While it’s hard for most people to say they like the music of Stockhausen, his influence on modern music is undeniable.
The wacked out German musician / composer is one of the architects of modern electronic music.
Rather than see music as an exploration of melody and composition, he had a radically different conception, seeing it more as the relation between the different sounds, freeing him to essentially use any audible sound (as well as silence) to create music. Working primarily with synthesizers long before the Beatles used the Mellotron, he explored the full gamut of sound as music.
If you’re unfamiliar with his work, think John Cage meets Brian Eno. In fact, the influence Stockhausen had on Eno is undeniable.But his ideas went far beyond that: Miles Davis went to him before expanding into free jazz, the Beatles saw him as important enough to include on the cover of Sgt. Pepper and even Bjork talks about his impact on her work.
His talent and vision also fueled a fairly large ego, which pushed him to compose a 29-hour opera that spans everything from his own genius to the cosmic collective of music. And this is way before that “Age of Aquarius” hippy bullshit, too.
A womanizer, he fathered six children with two wives but had many many more women in his life, having shacked up with two of his protegees towards the end of his life.He also got in hot water for calling 9/11 the “greatest work of art, ever.”
Love him or hate him, the guy definitely left his mark on music.
I was first introduced to his work by a percussionist friend, one of those nutty avant-garde guys who plays with Mr. Bungle and John Cage, who invariably knows the most obscure yet respected free-thinking musicians.

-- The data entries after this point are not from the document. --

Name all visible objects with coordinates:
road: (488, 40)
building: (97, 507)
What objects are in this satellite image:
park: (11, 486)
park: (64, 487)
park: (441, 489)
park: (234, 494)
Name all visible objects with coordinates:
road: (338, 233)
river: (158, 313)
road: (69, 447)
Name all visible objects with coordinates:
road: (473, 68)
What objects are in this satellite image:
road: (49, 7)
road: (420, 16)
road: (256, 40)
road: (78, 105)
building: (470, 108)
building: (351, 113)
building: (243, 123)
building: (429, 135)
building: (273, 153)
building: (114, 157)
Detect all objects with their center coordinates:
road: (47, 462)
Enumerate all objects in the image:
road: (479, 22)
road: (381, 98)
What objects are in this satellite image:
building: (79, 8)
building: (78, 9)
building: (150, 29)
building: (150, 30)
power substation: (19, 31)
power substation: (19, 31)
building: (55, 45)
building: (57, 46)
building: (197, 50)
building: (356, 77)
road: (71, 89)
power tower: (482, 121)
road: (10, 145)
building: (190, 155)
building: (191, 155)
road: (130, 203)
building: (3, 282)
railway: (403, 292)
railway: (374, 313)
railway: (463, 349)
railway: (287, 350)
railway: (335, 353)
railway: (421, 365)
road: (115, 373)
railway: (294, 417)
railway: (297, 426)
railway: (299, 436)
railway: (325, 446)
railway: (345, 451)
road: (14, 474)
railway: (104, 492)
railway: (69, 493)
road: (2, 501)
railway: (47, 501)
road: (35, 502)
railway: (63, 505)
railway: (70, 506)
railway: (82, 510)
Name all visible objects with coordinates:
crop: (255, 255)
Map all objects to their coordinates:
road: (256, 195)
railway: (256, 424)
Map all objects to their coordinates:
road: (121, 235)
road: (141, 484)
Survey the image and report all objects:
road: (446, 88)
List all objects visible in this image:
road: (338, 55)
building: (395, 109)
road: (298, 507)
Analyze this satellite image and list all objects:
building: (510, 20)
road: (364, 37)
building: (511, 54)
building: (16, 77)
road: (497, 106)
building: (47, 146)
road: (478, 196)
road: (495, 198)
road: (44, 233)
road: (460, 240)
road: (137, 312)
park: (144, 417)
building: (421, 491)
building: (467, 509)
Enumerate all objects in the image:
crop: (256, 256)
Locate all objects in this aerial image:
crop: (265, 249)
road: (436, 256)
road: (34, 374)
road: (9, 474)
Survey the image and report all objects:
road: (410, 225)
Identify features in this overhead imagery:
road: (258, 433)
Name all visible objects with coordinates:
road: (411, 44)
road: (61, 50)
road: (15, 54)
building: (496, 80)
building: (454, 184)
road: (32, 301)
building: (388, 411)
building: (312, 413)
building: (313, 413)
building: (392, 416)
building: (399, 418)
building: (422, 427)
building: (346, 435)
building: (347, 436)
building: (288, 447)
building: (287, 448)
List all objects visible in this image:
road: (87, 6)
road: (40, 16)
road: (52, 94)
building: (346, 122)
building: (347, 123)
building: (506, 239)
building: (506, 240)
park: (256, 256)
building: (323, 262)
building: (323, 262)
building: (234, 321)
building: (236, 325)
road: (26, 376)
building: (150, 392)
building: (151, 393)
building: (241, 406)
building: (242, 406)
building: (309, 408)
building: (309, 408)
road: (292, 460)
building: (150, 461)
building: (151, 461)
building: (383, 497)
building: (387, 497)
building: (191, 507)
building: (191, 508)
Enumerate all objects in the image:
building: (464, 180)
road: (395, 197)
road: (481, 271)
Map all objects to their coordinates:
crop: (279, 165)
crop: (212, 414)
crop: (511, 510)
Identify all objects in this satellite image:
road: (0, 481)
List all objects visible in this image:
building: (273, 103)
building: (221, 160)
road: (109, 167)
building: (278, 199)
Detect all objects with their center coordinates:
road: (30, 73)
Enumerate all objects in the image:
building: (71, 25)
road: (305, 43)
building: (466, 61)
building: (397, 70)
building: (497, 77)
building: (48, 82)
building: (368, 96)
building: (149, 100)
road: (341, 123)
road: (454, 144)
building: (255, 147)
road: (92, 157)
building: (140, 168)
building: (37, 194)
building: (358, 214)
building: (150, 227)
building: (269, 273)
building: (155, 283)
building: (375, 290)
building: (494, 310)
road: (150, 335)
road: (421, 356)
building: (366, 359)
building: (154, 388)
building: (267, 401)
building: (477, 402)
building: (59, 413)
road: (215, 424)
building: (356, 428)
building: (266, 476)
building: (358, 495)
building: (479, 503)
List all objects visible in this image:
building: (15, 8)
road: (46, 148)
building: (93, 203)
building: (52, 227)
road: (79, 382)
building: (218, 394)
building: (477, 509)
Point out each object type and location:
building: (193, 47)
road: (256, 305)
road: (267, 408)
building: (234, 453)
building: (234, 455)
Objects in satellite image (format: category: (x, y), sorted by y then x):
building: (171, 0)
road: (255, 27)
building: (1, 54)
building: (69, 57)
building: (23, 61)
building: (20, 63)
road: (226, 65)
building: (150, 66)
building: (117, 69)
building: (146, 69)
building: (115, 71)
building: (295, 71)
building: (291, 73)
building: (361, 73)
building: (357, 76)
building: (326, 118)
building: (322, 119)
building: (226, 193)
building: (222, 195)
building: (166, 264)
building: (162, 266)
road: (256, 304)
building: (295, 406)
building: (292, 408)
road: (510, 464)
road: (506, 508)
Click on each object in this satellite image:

What I heard was reminiscent of those old modems that used to squawk and whine, only slowed down. Like you were on the receiving end of a fax call from a machine in it’s dying throes while tripping out on peyote (the fax machine, not me). Can’t say I was particularly fond of it, but in hindsight, and after many years of maturing, I certainly see what he meant, and given his context it’s pretty ground-breaking stuff.